I toni mi hanno aiutato a scegliere. I toni valgono quanto e forse più delle considerazioni. Il tono di Dal Rì è diverso dal tono della Maestri. Il primo “dubita” molto di più. Più che spiegare, si interroga. La seconda spiega di più. Si interroga di meno. Al futuro segretario o alla futura segretaria del Pd posso solo affidare alcune mie speranze, (o illusioni?) che a dirla tutta non sono rivolte solo al Pd ma all’intera sinistra: antica e sedicente futuribile
Dal blog di Carmine Ragozzino - 03 marzo 2019 - 10:23

Primarie Pd.

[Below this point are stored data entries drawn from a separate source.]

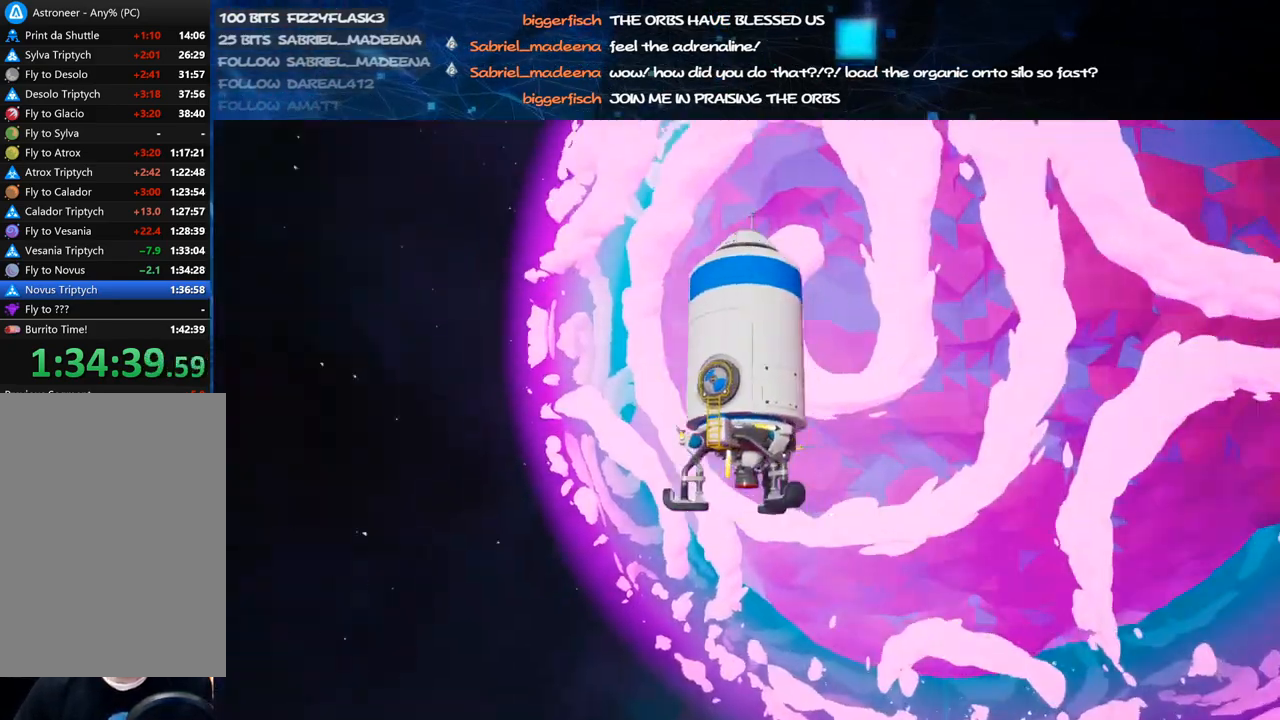
{"keys": [], "mouse": ["right"], "events": [[180, "mouse_right", "down"]]}
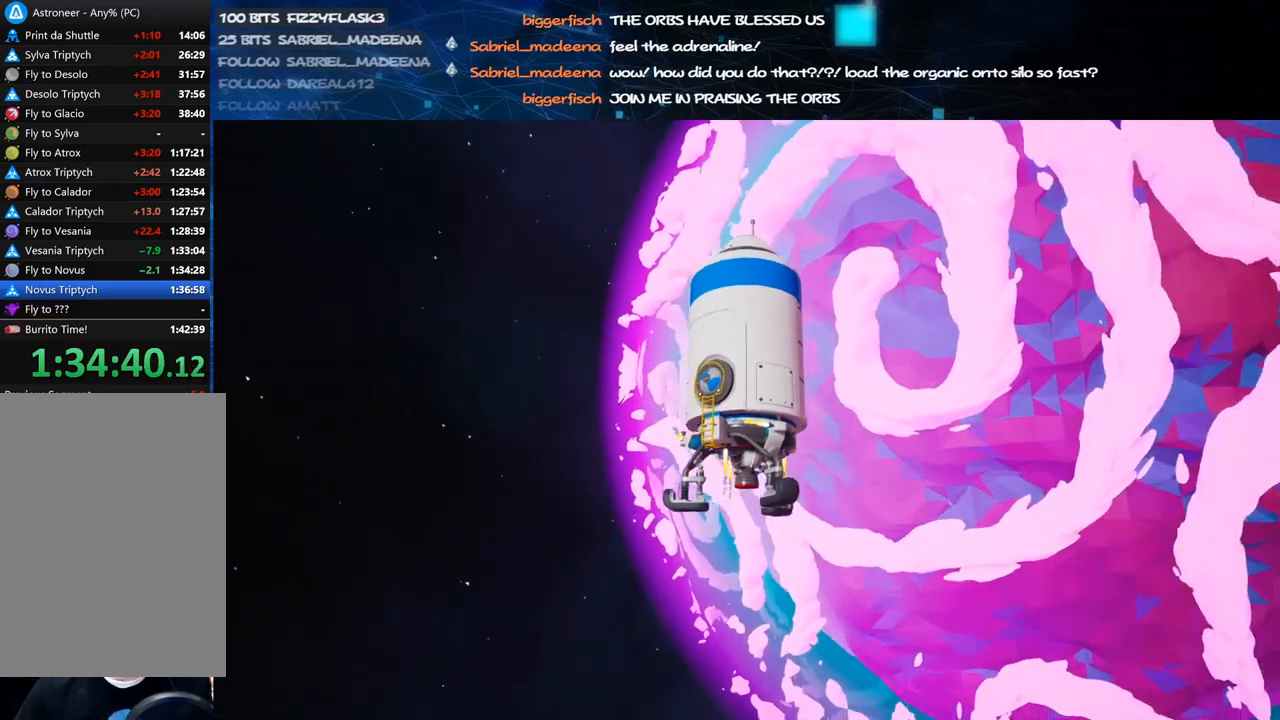
{"keys": [], "mouse": ["right"], "events": [[240, "mouse_wheel", "down"], [380, "mouse_wheel", "up"]]}
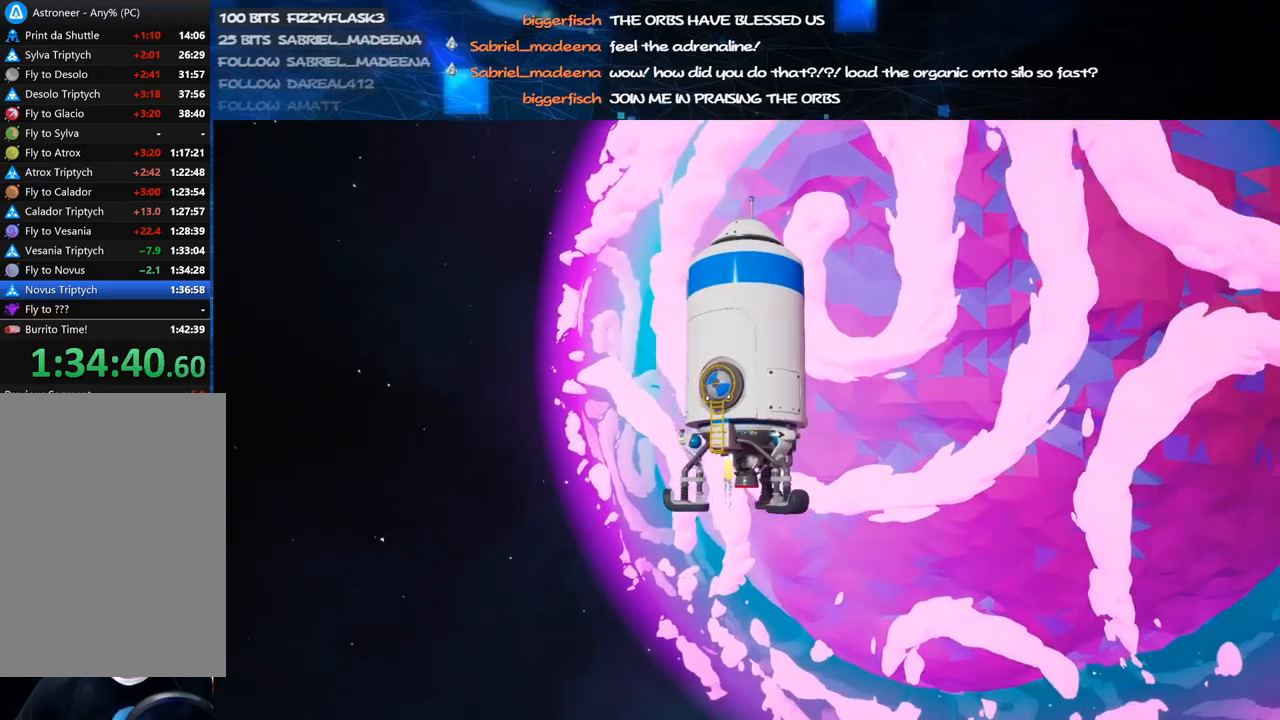
{"keys": [], "mouse": ["right"], "events": [[320, "mouse_wheel", "down"], [420, "mouse_wheel", "up"]]}
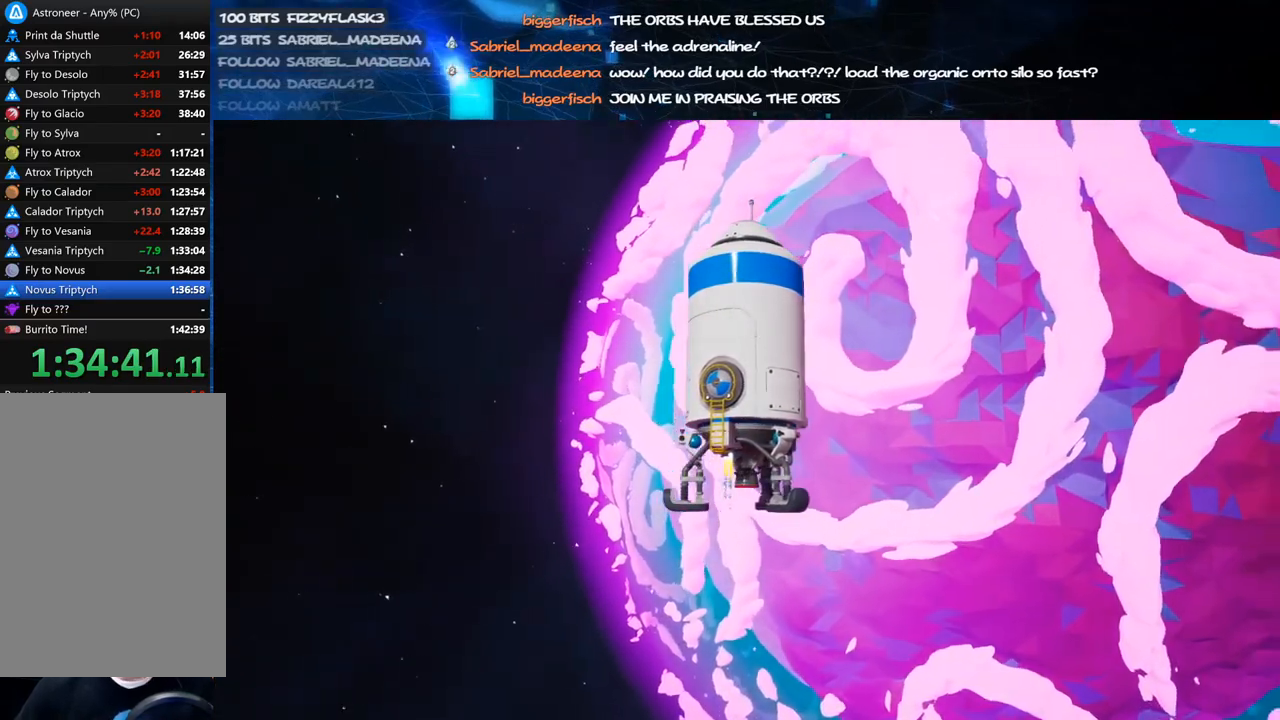
{"keys": [], "mouse": ["right"], "events": []}
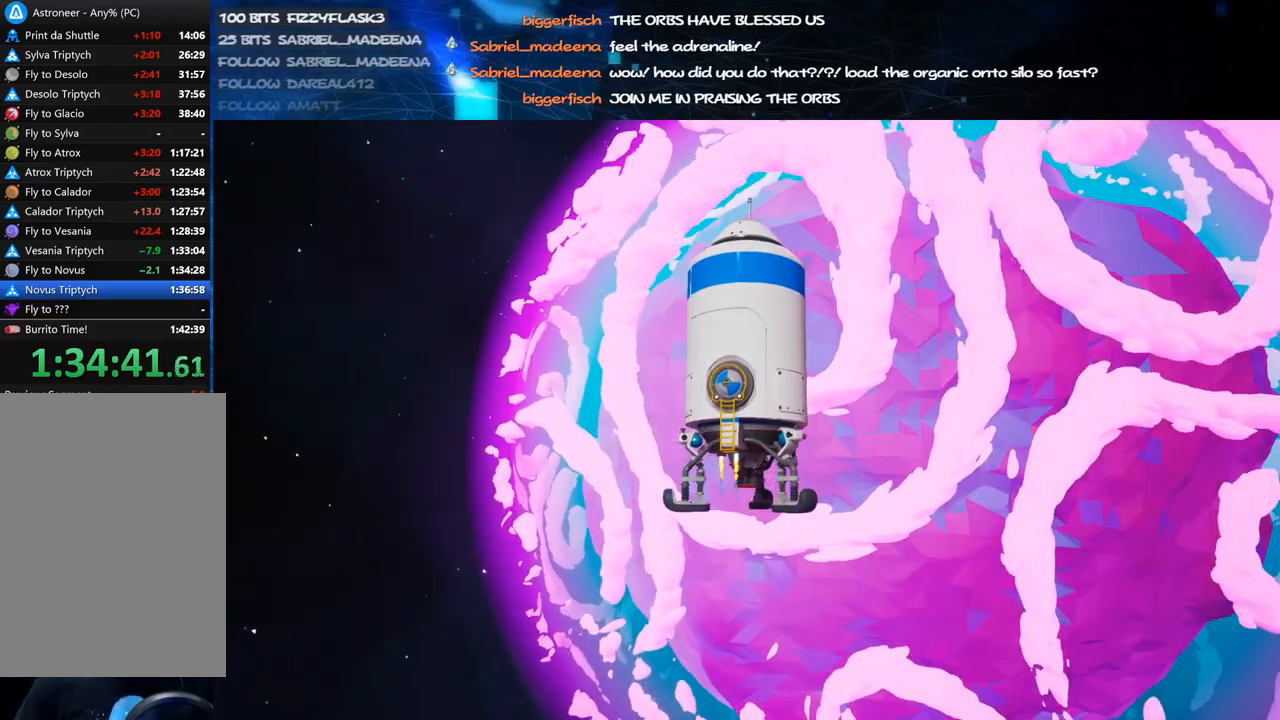
{"keys": [], "mouse": ["right"], "events": [[20, "mouse_wheel", "down"], [40, "mouse_wheel", "up"]]}
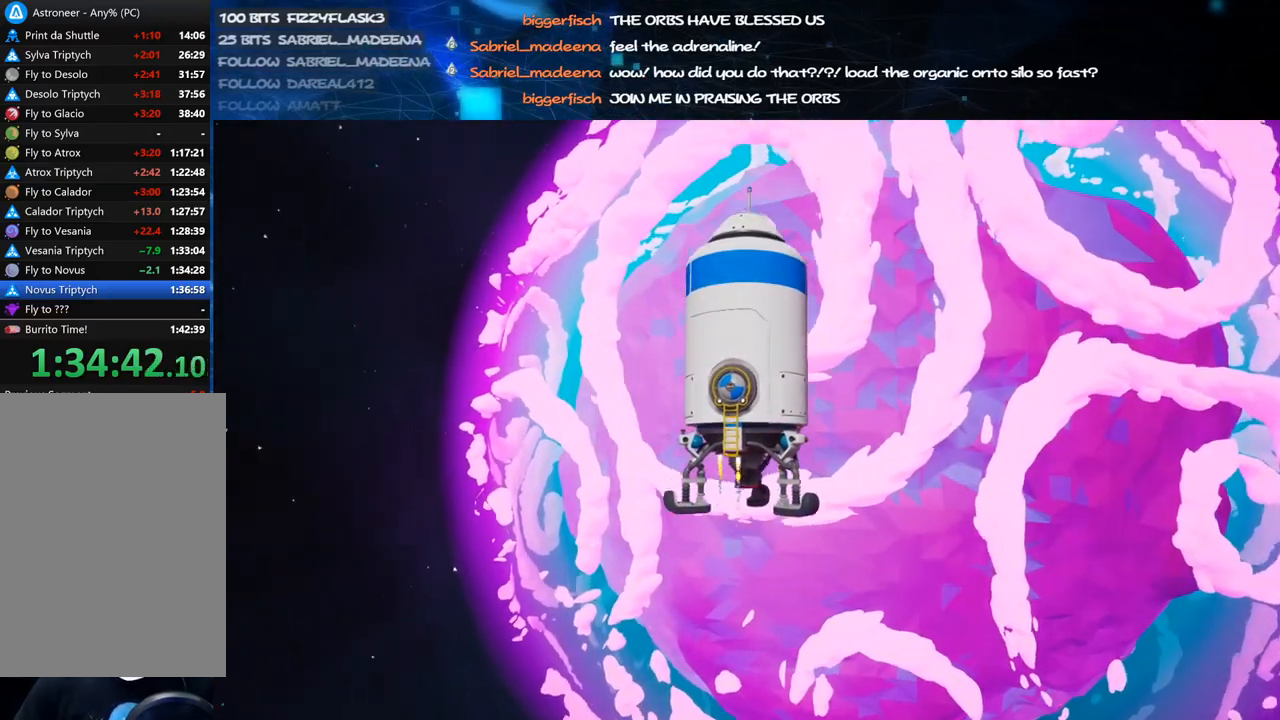
{"keys": [], "mouse": ["right"], "events": []}
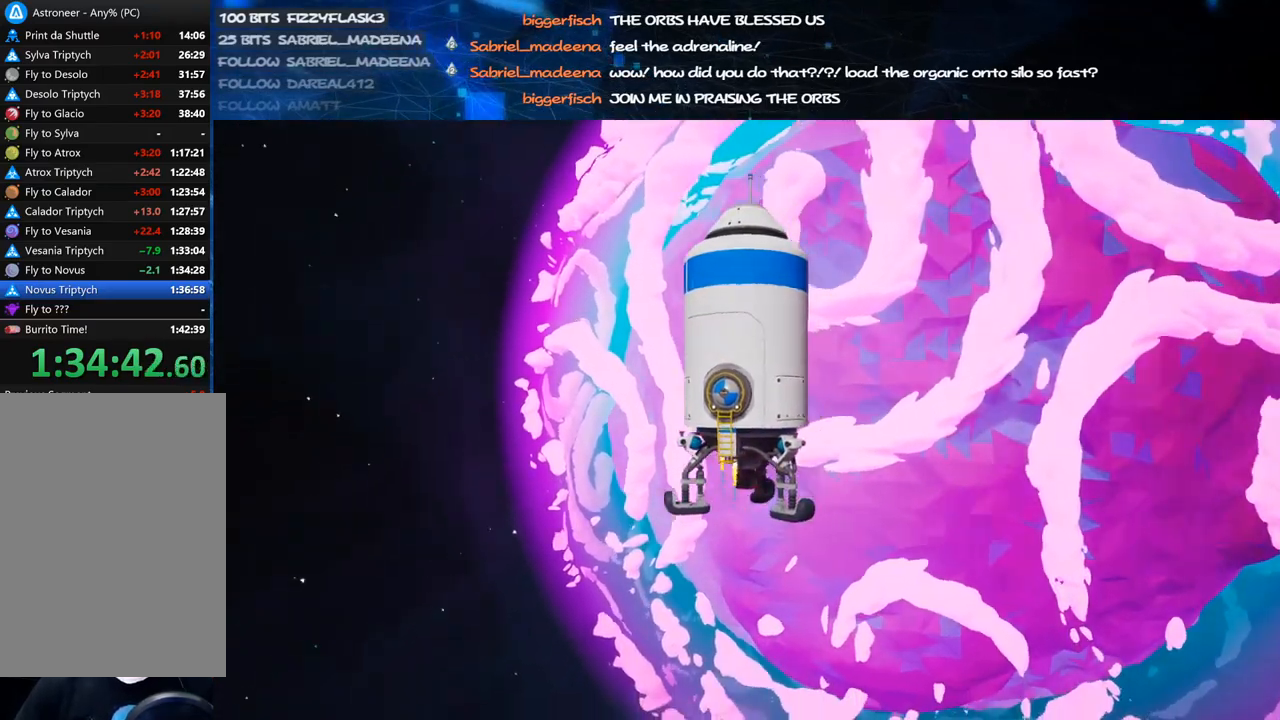
{"keys": [], "mouse": ["right"], "events": []}
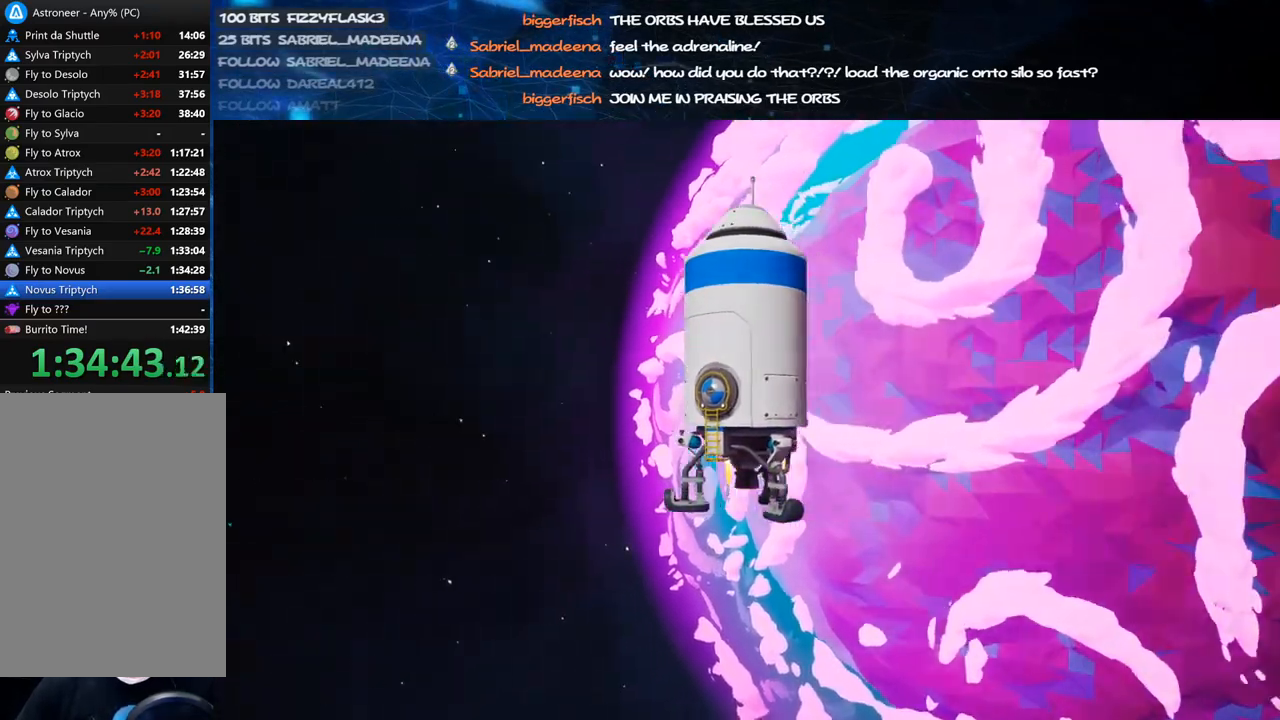
{"keys": [], "mouse": ["right"], "events": []}
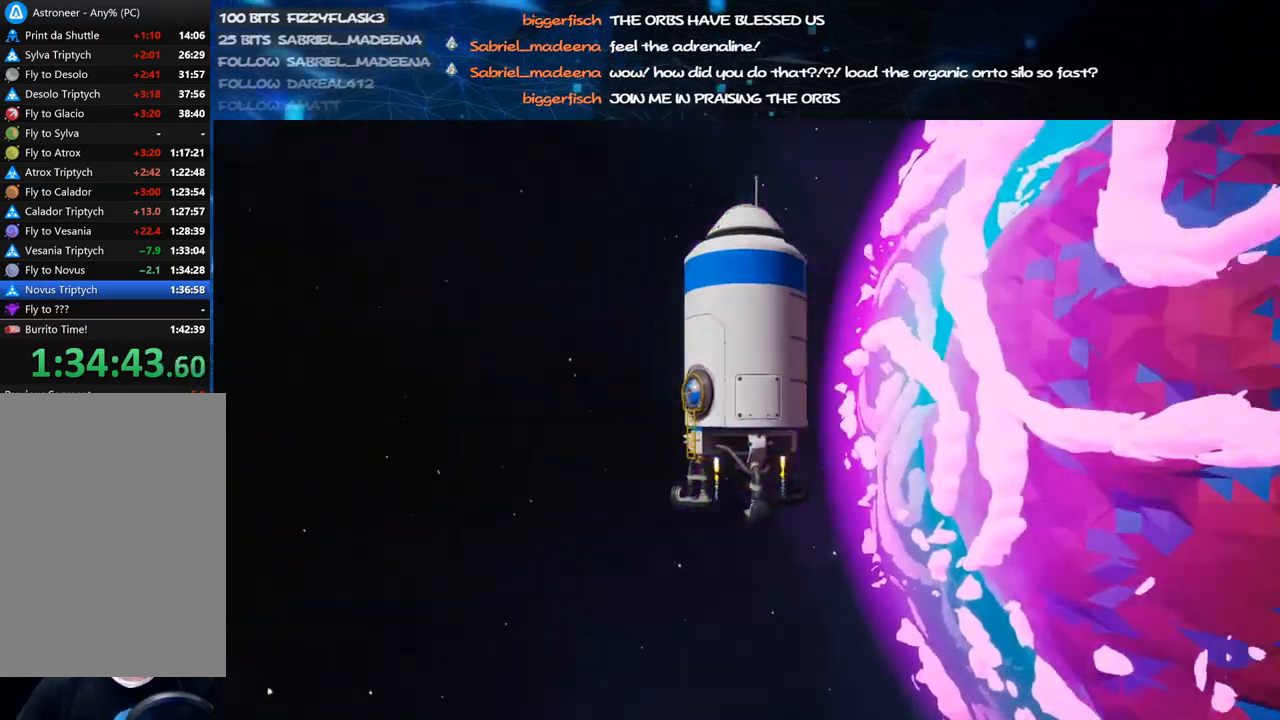
{"keys": [], "mouse": ["right"], "events": []}
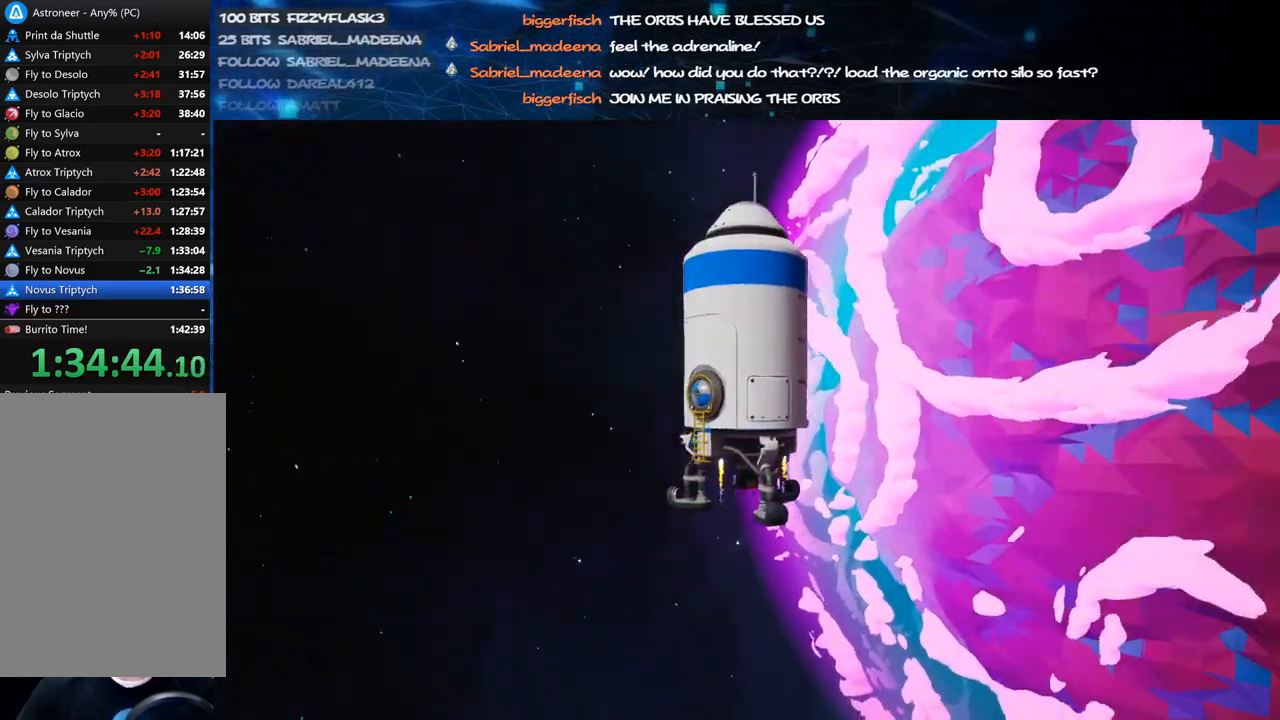
{"keys": [], "mouse": [], "events": [[60, "mouse_right", "up"]]}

Quelle locali – si vota – sono un po’ secondarie rispetto a quelle nazionali. In Trentino l’eccesso di sintesi e di superficialità nelle cronache ha accreditato la tesi di una sfida tra “vecchio/a” e nuovo. Da una parte Lucia Maestri. Dall’altra Alessandro Dal Rì.

 

La prima – non ci piove- è in campo da un’eternità. Il secondo no. La prima è sostenuta da molti sempiterni ma anche da “giovini”. Il secondo è sostenuto da una schiera più nutrita di “giovini”. Ma anche da alcuni sempiterni.

 

Entrambi predicano unità. I distinguo verranno – certo che verranno – da lunedì in poi. A consultazione fatta. Entrambi promettono la riorganizzazione del partito batostato di brutto alle elezioni provinciali. Promettono di usare il disincrostante contro i personalismi, le cordate discordanti, le fisime.  L’anagrafe degli aspiranti alla guida del Pd trentino è dunque un problema? Forse no. Forse sì. Pare tuttavia ingeneroso, ingiusto e fuorviante marcare la diversità tra Maestri e Dal Rì mettendo sulla bilancia l’eventuale esperienza e l’eventuale inesperienza, la longevità militante e le prime – seppur non primissime – armi.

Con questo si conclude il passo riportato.